_What you should do_
Locate the word "Title" in the data below, then copy every line that holds it.

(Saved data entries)
----
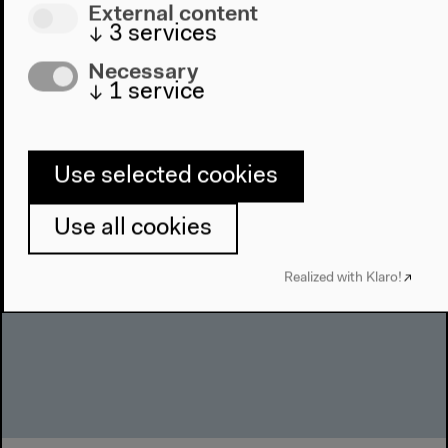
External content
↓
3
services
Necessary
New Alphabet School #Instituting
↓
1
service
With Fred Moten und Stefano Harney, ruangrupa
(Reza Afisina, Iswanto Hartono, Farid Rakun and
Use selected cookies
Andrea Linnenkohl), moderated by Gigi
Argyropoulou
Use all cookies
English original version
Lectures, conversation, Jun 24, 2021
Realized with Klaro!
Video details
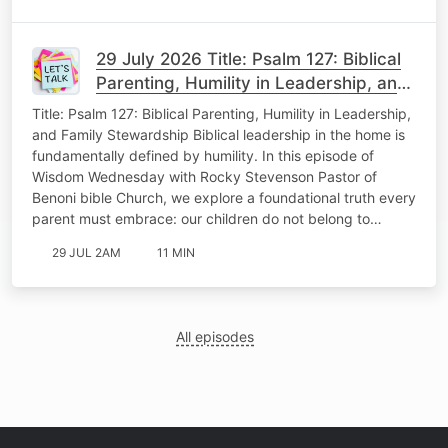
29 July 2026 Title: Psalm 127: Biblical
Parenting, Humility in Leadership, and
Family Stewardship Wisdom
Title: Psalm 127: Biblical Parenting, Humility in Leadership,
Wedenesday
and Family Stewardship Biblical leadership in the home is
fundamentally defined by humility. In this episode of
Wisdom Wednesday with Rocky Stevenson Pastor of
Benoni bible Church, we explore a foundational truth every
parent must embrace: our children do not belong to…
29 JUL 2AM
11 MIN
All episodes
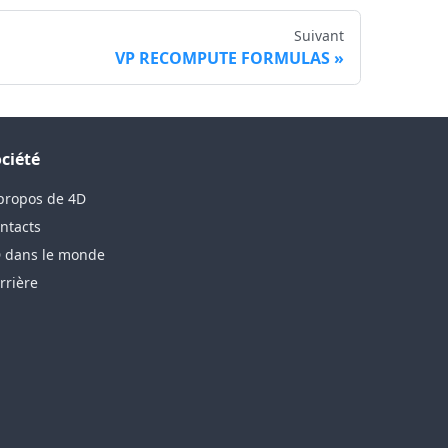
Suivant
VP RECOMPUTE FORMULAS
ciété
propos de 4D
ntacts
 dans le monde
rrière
----
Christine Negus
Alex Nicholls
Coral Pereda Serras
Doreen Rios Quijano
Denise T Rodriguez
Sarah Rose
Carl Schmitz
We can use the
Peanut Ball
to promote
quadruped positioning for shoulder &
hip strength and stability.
----
_Reply_
29 July 2026 Title: Psalm 127: Biblical
Title: Psalm 127: Biblical Parenting, Humility in Leadership,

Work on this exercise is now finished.